Am Abend des 26. Februar 2025 veröffentlichte der Hessische Rundfunk (HR) Auszüge aus einem Untersuchungsbericht der Kanzlei Feigen Graf. Dieser Bericht befasst sich mit den Antisemitismus-Vorwürfen der Frankfurter Professorin Haya Schulmann. Sie warf der Moderatorin Selma Üsük vor, sie während einer Technikprobe am 28. Januar beleidigt zu haben. Laut Schulmann reagierte Üsük auf die Erwähnung ihres Namens „Israel“ mit einem herabsetzenden „Bäääh“ und einer herausgestreckten Zunge, was sie als antisemitische Beleidigung interpretierte. Der HR bedauert die Wahrnehmung von Schulmann, weist jedoch entschieden den Vorwurf antisemitischen Verhaltens zurück.
Der Bericht der Kanzlei kommt zu dem Schluss, dass die Anschuldigungen nicht bestätigt werden konnten. Es ist unumstritten, dass es während des Vorgesprächs eine Reaktion von Üsük gab, jedoch ist die Art dieser Reaktion strittig. Stimmen aus dem Studio berichteten von unterschiedlichen Lauten, die von „Mmh“, „Ah“ bis hin zu „Bäääh“ reichten. Schulmann äußerte in einem LinkedIn-Post, dass die Berichte über die Reaktionen relativiert wurden. Die Kanzlei betonte, dass dies möglicherweise durch den Einfluss der medialen Berichterstattung beeinflusst sein könnte. Trotz des Berichts hält Schulmann an ihren Vorwürfen fest und kritisierte die Unabhängigkeit der Kanzlei.
Reaktionen und rechtliche Schritte
Selma Üsük zeigt sich tief betroffen von den Vorwürfen und erklärte, dass sie sich keiner Fehlverhaltens bewusst sei. Ihr Anwalt, Michael Philippi, hat angekündigt, rechtliche Schritte gegen Teile der Medienberichterstattung und die Aussagen von Schulmann einzuleiten. Die Unsicherheit über die Vorfälle bleibt bestehen, da es keine gemeinsame Erklärung zwischen HR und Schulmann gibt, die die unterschiedlichen Ansichten klären könnte.
Die Welt der Medien ist nicht nur durch diesen Vorfall geprägt, sondern auch durch die allgemeine Wahrnehmung und Verbreitung von Antisemitismus. Der Ausbruch der COVID-19-Pandemie brachte eine verstärkte Verbreitung antisemitischer Inhalte im Internet mit sich. Antisemitische Verschwörungsmythen, die Jüdinnen, Juden und den Staat Israel in den Fokus rücken, sind weit verbreitet.
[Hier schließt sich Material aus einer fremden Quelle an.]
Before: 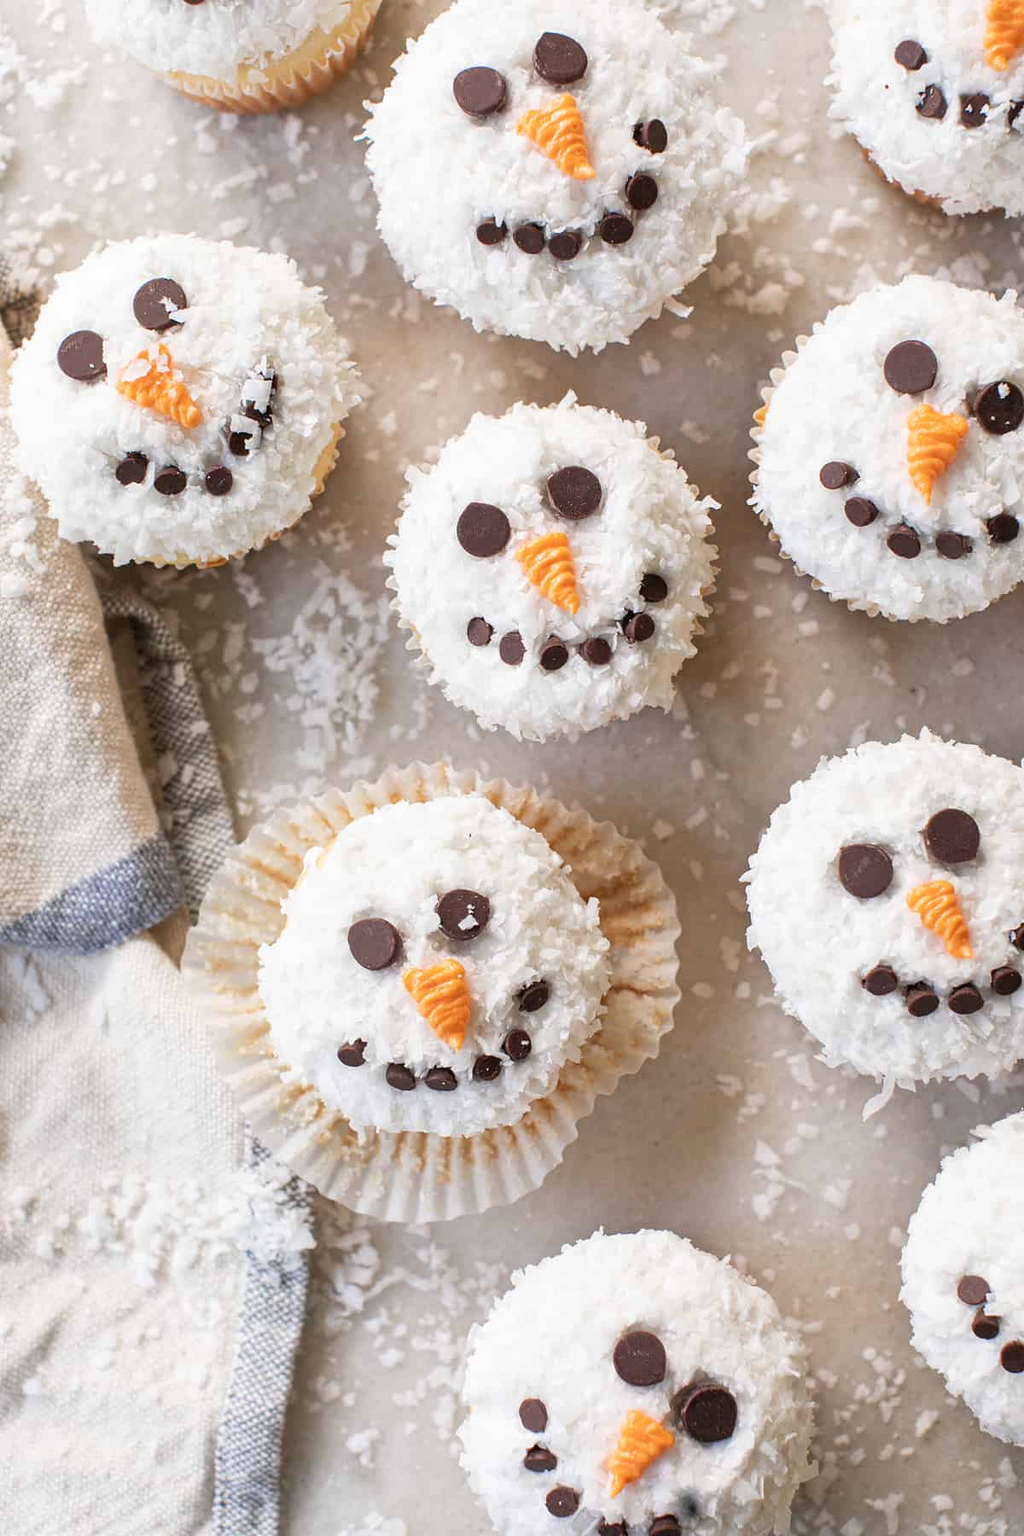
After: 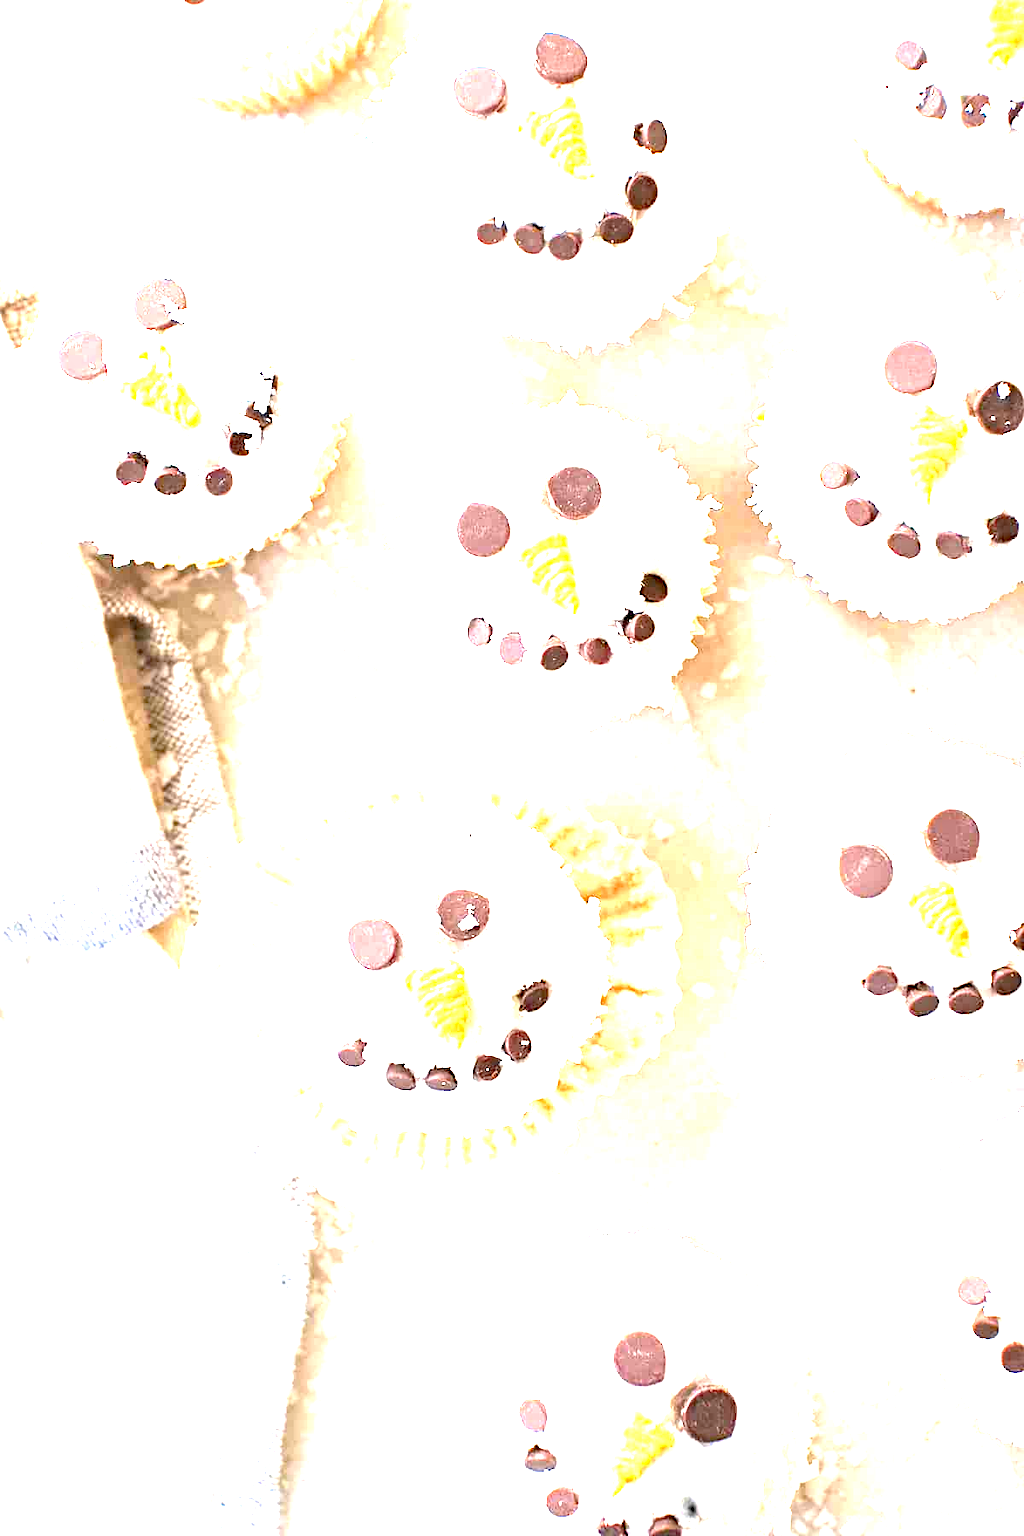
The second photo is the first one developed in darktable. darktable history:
exposure: exposure 3.069 EV, compensate highlight preservation false
haze removal: compatibility mode true, adaptive false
Diese Mythen beschuldigen die jüdische Gemeinschaft, das Virus als Teil eines großen Plans zur Weltherrschaft zu nutzen und werden besonders im digitalen Raum, durch Anonymität und soziale Medien, verstärkt verbreitet.
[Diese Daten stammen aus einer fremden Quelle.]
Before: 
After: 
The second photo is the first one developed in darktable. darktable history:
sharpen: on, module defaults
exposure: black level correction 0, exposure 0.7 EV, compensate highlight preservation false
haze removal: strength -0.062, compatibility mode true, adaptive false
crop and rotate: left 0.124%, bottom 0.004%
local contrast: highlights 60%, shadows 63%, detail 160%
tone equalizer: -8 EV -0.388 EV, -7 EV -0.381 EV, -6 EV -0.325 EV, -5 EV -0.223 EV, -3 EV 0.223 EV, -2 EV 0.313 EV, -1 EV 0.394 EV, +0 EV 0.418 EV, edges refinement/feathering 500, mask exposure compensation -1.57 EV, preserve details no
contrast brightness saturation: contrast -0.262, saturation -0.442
Antisemitismus im digitalen Raum
Laut einer Online-Umfrage von 2017 nehmen 70% der Befragten in Deutschland häufig Antisemitismus im Internet wahr. Zudem bewertet eine Studie der European Union Agency for Fundamental Rights aus dem Jahr 2018, dass 89% der Befragten Antisemitismus im Internet als großes Problem ansehen. Diese verstärkt wahrgenommenen Probleme stehen im starkeren Mittelpunkt der gesellschaftlichen Diskussion.
Die Normalisierung von Antisemitismus im digitalen Raum stellt eine erhebliche Herausforderung für politische und zivilgesellschaftliche Institutionen dar. Ein Beispiel dafür ist, dass antisemitische Stereotype oft mit aktuellen Ereignissen, wie dem Nahost-Konflikt oder der COVID-19-Pandemie, verknüpft werden. Solche Entwicklungen geben Anlass zur Sorge, denn sie sind nicht nur in radikalen Ecken des Internets zu finden, sondern auch im Mainstream öffentlicher Diskurse.
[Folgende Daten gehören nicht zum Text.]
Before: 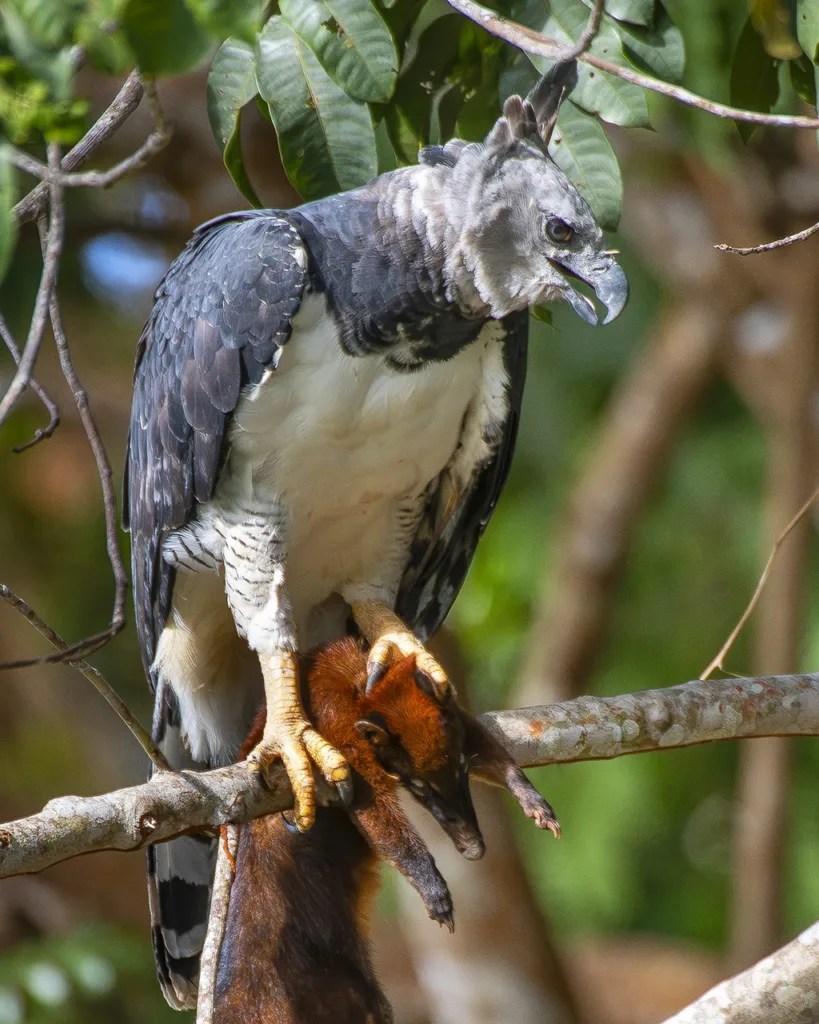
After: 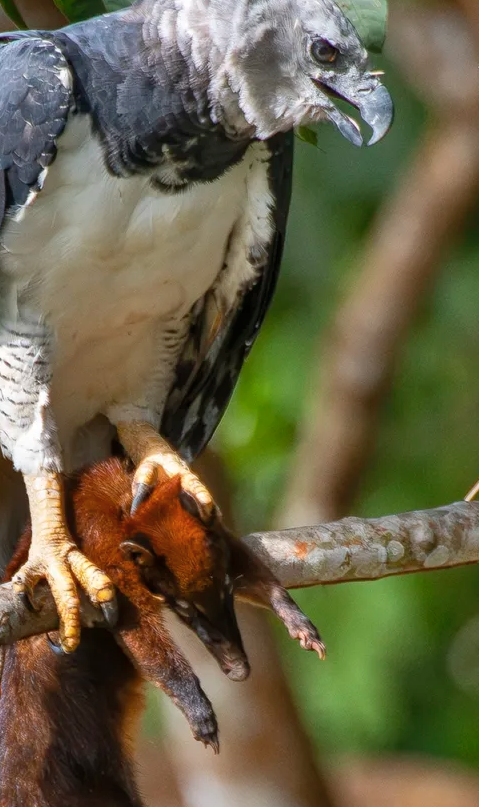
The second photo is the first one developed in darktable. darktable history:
crop and rotate: left 28.739%, top 17.551%, right 12.717%, bottom 3.579%
contrast brightness saturation: saturation -0.097
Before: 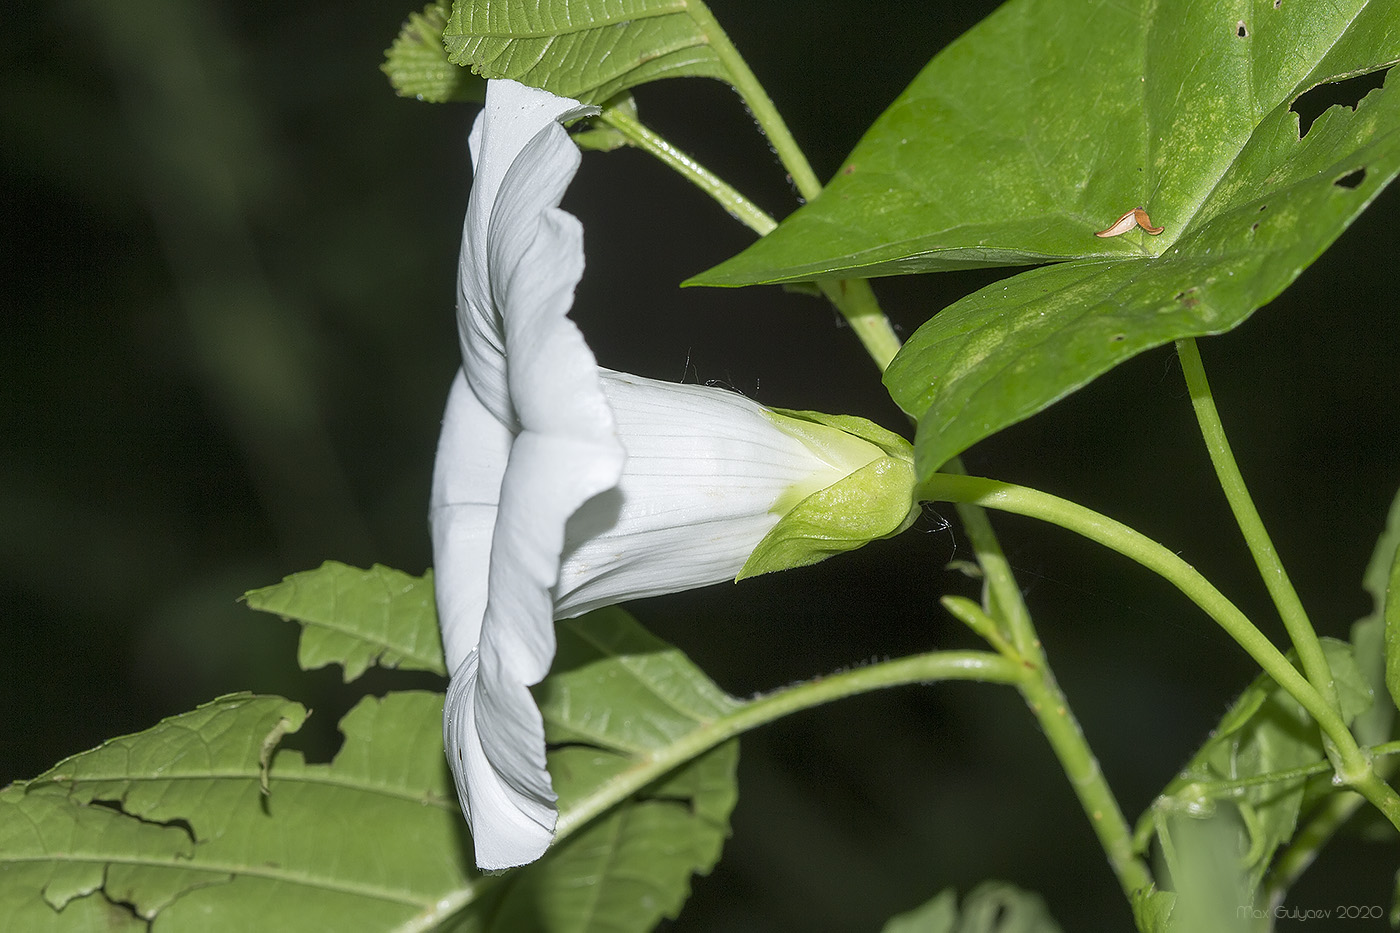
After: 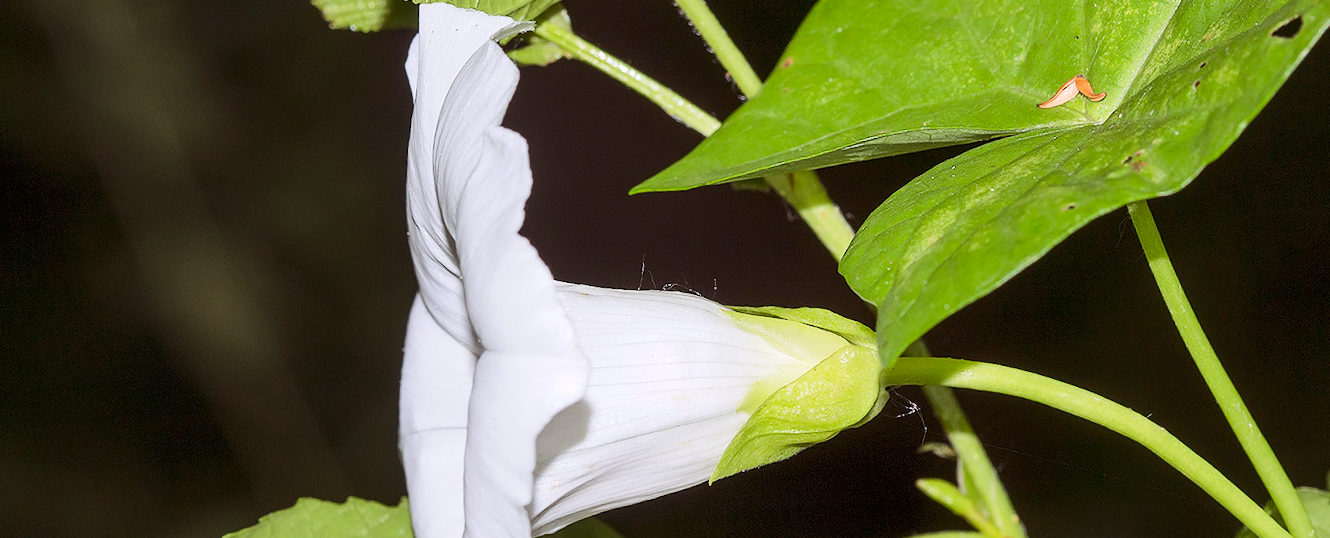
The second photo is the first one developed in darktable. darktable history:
white balance: red 1.009, blue 1.027
rgb levels: mode RGB, independent channels, levels [[0, 0.474, 1], [0, 0.5, 1], [0, 0.5, 1]]
crop and rotate: top 4.848%, bottom 29.503%
rotate and perspective: rotation -5°, crop left 0.05, crop right 0.952, crop top 0.11, crop bottom 0.89
rgb curve: curves: ch0 [(0, 0) (0.284, 0.292) (0.505, 0.644) (1, 1)], compensate middle gray true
Der Vorfall um Haya Schulmann und den Hessischen Rundfunk wirft somit nicht nur Fragen zur Fairness und Ethik im Journalismus auf, sondern spiegelt auch die tiefer liegenden Probleme im Umgang mit Antisemitismus wider, insbesondere in einer sich wandelnden Medienlandschaft. Die Diskussion wird sicherlich weitergehen, und es bleibt abzuwarten, wie die beteiligten Parteien auf die verschiedenen Vorwürfe reagieren.